Vanaf 1866 nam Latouche deel aan het Parijse salon met landschappen uit de omgeving van Parijs en met zeegezichten geschilderd aan de kust. Hij nam bijna elk jaar opnieuw deel aan het Salon tot in 1882, een jaar voor zijn dood.[3] In de catalogus van 1870 wordt hij een leerling van Jean-Baptiste Corot genoemd.[3] Bij de tentoongestelde werken waren onder meer: Approche de l'orage à la pointe de l'île de Saint-Ouen (1868), Le cours d'eau, effet du matin (1869), Le Pont d'Asnières (1870), La Seine à Asnières (1870), Marée basse à Berck (1871), La Mer à Cayeux (1876), Départ pour la pêche soleil couchant (1880).

In 1867 werd Latouche geweigerd op het salon.[3] Tijdens een van de bijeenkomsten bij hem thuis met Sisley, Pissarro, Frédéric Bazille en Renoir kwamen ze op het idee om een petitie op te stellen om opnieuw een Salon des Refusés in te richten, maar daar kwam niets van in huis.[2] In 1873 werd hij opnieuw geweigerd op het officiële salon en toen nam hij deel aan het Salon des Refusés dat dan opnieuw werd ingericht.[3]

Hij was lid van "La Société Coopérative des peintres" die de eerste impressionistententoonstelling in het voormalige atelier van Nadar in 1874 organiseerde.

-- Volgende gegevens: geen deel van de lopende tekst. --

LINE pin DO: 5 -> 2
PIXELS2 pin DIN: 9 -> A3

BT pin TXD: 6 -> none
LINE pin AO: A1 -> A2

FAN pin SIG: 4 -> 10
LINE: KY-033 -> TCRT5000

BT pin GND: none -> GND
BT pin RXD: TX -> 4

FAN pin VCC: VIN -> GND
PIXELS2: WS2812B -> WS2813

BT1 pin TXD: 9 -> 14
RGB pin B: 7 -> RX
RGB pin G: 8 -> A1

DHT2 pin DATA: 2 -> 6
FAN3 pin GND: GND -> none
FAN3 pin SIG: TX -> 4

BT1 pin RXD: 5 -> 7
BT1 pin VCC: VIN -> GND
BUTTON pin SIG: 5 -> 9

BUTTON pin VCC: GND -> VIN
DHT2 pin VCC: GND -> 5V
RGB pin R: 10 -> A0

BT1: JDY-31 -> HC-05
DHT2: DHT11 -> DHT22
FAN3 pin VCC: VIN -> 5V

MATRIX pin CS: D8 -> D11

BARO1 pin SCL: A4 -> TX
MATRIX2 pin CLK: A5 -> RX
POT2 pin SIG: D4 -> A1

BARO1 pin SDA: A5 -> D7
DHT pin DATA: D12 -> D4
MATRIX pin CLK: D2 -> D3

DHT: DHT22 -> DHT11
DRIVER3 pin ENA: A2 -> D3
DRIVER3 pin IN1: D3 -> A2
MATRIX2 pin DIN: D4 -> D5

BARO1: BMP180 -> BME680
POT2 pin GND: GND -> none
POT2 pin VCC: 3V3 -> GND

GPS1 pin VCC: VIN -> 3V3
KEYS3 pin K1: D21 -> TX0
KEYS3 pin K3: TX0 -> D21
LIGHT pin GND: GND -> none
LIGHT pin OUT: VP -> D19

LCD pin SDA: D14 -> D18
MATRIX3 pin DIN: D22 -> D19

Hij nam zelf aan die tentoonstelling deel met zeven werken.[2][4] In de catalogus vinden we: Clocher de Berck (n°67), Vue des quais, Paris (n°68), La Plage, marée basse, à Berck (n°69), Sous bois (n°70).

Volgens Lionello Venturi leunde zijn stijl aan bij het werk van Sisley, Monet en Pissarro.[3]